▶ [Your assignment]
Up to and including the final line, retype each line of the records below, starting with the one that contains "Selected papers from".

***** Materials provided *****

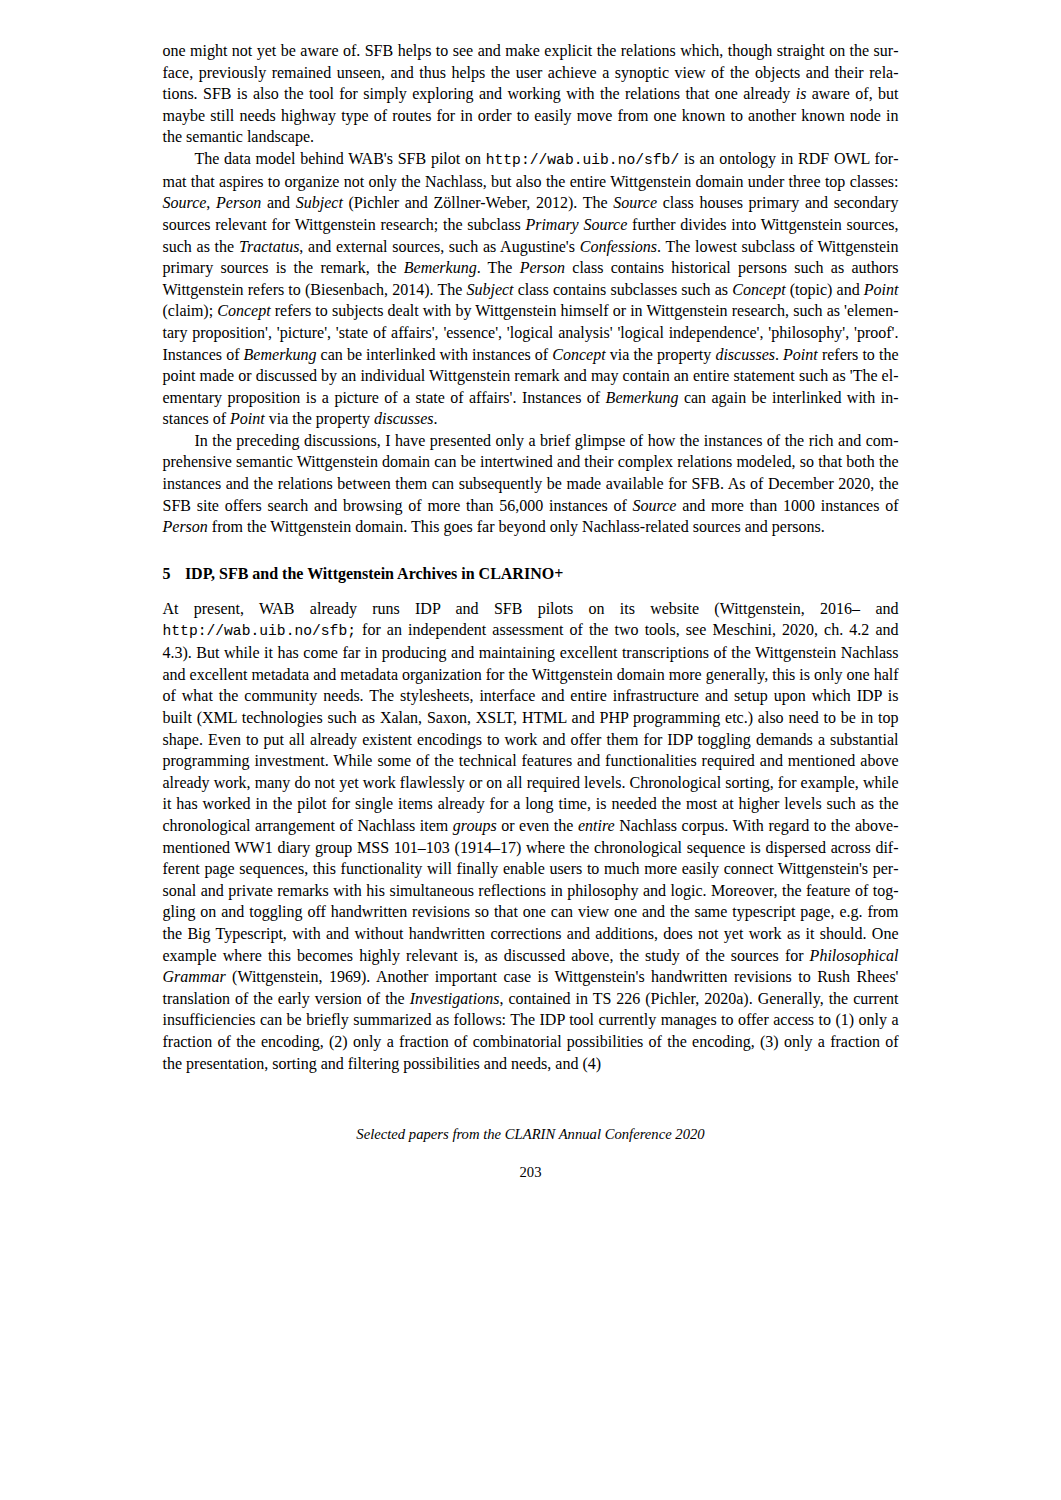one might not yet be aware of. SFB helps to see and make explicit the relations which, though straight on the surface, previously remained unseen, and thus helps the user achieve a synoptic view of the objects and their relations. SFB is also the tool for simply exploring and working with the relations that one already is aware of, but maybe still needs highway type of routes for in order to easily move from one known to another known node in the semantic landscape.
The data model behind WAB's SFB pilot on http://wab.uib.no/sfb/ is an ontology in RDF OWL format that aspires to organize not only the Nachlass, but also the entire Wittgenstein domain under three top classes: Source, Person and Subject (Pichler and Zöllner-Weber, 2012). The Source class houses primary and secondary sources relevant for Wittgenstein research; the subclass Primary Source further divides into Wittgenstein sources, such as the Tractatus, and external sources, such as Augustine's Confessions. The lowest subclass of Wittgenstein primary sources is the remark, the Bemerkung. The Person class contains historical persons such as authors Wittgenstein refers to (Biesenbach, 2014). The Subject class contains subclasses such as Concept (topic) and Point (claim); Concept refers to subjects dealt with by Wittgenstein himself or in Wittgenstein research, such as 'elementary proposition', 'picture', 'state of affairs', 'essence', 'logical analysis' 'logical independence', 'philosophy', 'proof'. Instances of Bemerkung can be interlinked with instances of Concept via the property discusses. Point refers to the point made or discussed by an individual Wittgenstein remark and may contain an entire statement such as 'The elementary proposition is a picture of a state of affairs'. Instances of Bemerkung can again be interlinked with instances of Point via the property discusses.
In the preceding discussions, I have presented only a brief glimpse of how the instances of the rich and comprehensive semantic Wittgenstein domain can be intertwined and their complex relations modeled, so that both the instances and the relations between them can subsequently be made available for SFB. As of December 2020, the SFB site offers search and browsing of more than 56,000 instances of Source and more than 1000 instances of Person from the Wittgenstein domain. This goes far beyond only Nachlass-related sources and persons.
5 IDP, SFB and the Wittgenstein Archives in CLARINO+
At present, WAB already runs IDP and SFB pilots on its website (Wittgenstein, 2016– and http://wab.uib.no/sfb; for an independent assessment of the two tools, see Meschini, 2020, ch. 4.2 and 4.3). But while it has come far in producing and maintaining excellent transcriptions of the Wittgenstein Nachlass and excellent metadata and metadata organization for the Wittgenstein domain more generally, this is only one half of what the community needs. The stylesheets, interface and entire infrastructure and setup upon which IDP is built (XML technologies such as Xalan, Saxon, XSLT, HTML and PHP programming etc.) also need to be in top shape. Even to put all already existent encodings to work and offer them for IDP toggling demands a substantial programming investment. While some of the technical features and functionalities required and mentioned above already work, many do not yet work flawlessly or on all required levels. Chronological sorting, for example, while it has worked in the pilot for single items already for a long time, is needed the most at higher levels such as the chronological arrangement of Nachlass item groups or even the entire Nachlass corpus. With regard to the above-mentioned WW1 diary group MSS 101–103 (1914–17) where the chronological sequence is dispersed across different page sequences, this functionality will finally enable users to much more easily connect Wittgenstein's personal and private remarks with his simultaneous reflections in philosophy and logic. Moreover, the feature of toggling on and toggling off handwritten revisions so that one can view one and the same typescript page, e.g. from the Big Typescript, with and without handwritten corrections and additions, does not yet work as it should. One example where this becomes highly relevant is, as discussed above, the study of the sources for Philosophical Grammar (Wittgenstein, 1969). Another important case is Wittgenstein's handwritten revisions to Rush Rhees' translation of the early version of the Investigations, contained in TS 226 (Pichler, 2020a). Generally, the current insufficiencies can be briefly summarized as follows: The IDP tool currently manages to offer access to (1) only a fraction of the encoding, (2) only a fraction of combinatorial possibilities of the encoding, (3) only a fraction of the presentation, sorting and filtering possibilities and needs, and (4)
Selected papers from the CLARIN Annual Conference 2020
203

*****

▶ [Response to this exercise]
Selected papers from the CLARIN Annual Conference 2020
203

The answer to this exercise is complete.